Nederlandse Organisatie voor Wetenschappelijk Onderzoek
Klimaatverandering hoeft niet tot conflicten te leiden
26 oktober 2009
Bronstijdboeren pasten zich aan droogte aan
De klimaatverandering die in het derde millennium voor Christus
plaatsvond in Mesopotamië leidde niet tot oorlog, maar juist tot de
ontwikkeling van een nieuwe gezamenlijke identiteit. Hoewel toenemende
droogte vaak tot competitie en conflicten leidt, lijkt hiervan geen
sprake te zijn geweest in Noord-Mesopotamië. NWO-onderzoeker Arne
Wossink promoveert hierop op 28 oktober aan de Universiteit Leiden.

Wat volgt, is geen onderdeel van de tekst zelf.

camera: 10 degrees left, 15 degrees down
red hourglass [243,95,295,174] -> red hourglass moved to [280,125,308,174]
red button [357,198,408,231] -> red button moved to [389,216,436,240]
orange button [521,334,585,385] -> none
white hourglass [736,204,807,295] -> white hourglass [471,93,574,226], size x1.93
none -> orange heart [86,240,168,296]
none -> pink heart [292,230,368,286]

Arne Wossink onderzocht hoe de boeren en de nomaden in
Noord-Mesopotamië - het huidige grensgebied van Turkije, Syrië en Irak
- reageerden op klimaatverandering tussen 3000 en 1600 jaar voor
Christus. Hij verwachtte veel bewijs van competitie aan te treffen:
als voedsel en water schaarser worden, zou dit natuurlijk kunnen
leiden tot conflicten. Hij ontdekte echter dat de boeren juist veel
hechter worden met de semi-nomadische veehouders.

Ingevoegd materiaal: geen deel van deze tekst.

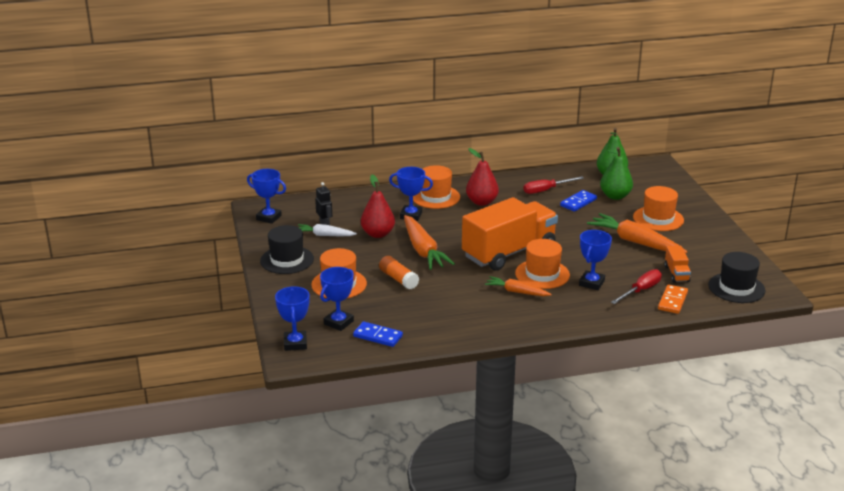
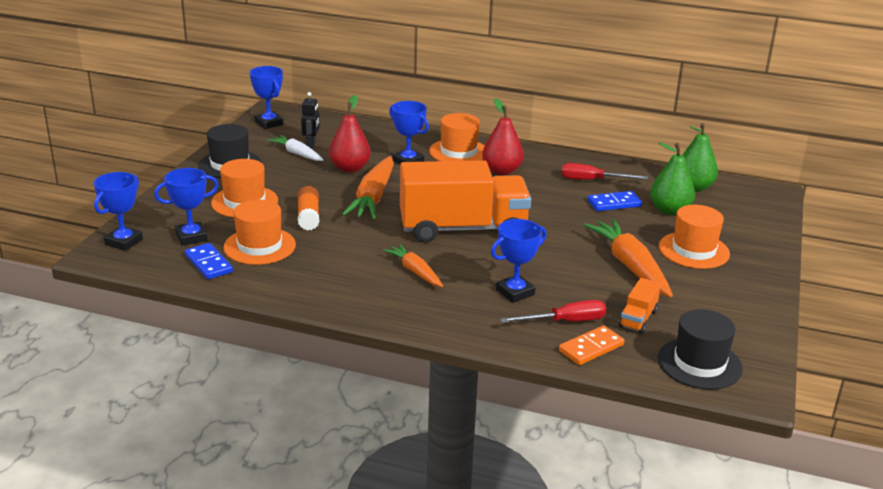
camera: 30 degrees right, 0 degrees up
orange hat [515,239,570,289] -> orange hat moved to [223,200,296,265]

Sterke bevolkingsgroei zorgde wel voor competitie
De archeoloog analyseerde eerdere vondsten uit het gebied en oude
teksten. Uit zijn onderzoek blijkt dat het belangrijk is om het
klimaat niet als enige oorzaak te zien: juist de menselijke reacties
spelen een grote rol. Wossink bestudeerde drie gebieden, en slechts
een van die gebieden toonde sporen van competitie tussen
nederzettingen. Maar juist in dat gebied was op datzelfde moment een
sterke bevolkingsgroei gaande, wat dus waarschijnlijk die competitie
heeft veroorzaakt.
Toegang tot handel
De boeren in Noord-Mesapotamië kozen niet voor competitie, maar voor
aanpassing.
Wossink laat zien dat de opkomst van de Amorieten, een half-nomadische
stam, niet alleen een proces van infiltratie was. Die opkomst moet
juist worden gezien als de verspreiding van een identiteit die boeren
en veehouders met elkaar verbond. De boeren gingen meer op de
semi-nomaden lijken. Door de adoptie van de Amoritische identiteit
kregen de boeren toegang tot een groot handelsnetwerk, dat nodig was
om de droge periode door te kunnen komen.
Het onderzoek van Wossink maakt deel uit van het multidisciplinaire
project Settling the steppe. The archaeology of changing societies in
Syro-Palestinian drylands during the Bronze and Iron Ages. Dit project
wil inzicht verschaffen in de variëteit en stabiliteit van menselijke
bewoning in marginale gebieden in het Nabije Oosten. Het wordt
gefinancierd vanuit de Vrije competitie van NWO. Op 28 oktober
promoveert Eva Kaptijn binnen hetzelfde project.
Wossink ontving eerder dit jaar van NWO een rubiconsubsidie. Rubicon
biedt recent gepromoveerde wetenschappers de mogelijkheid ervaring op
te doen aan een buitenlands topinstituut.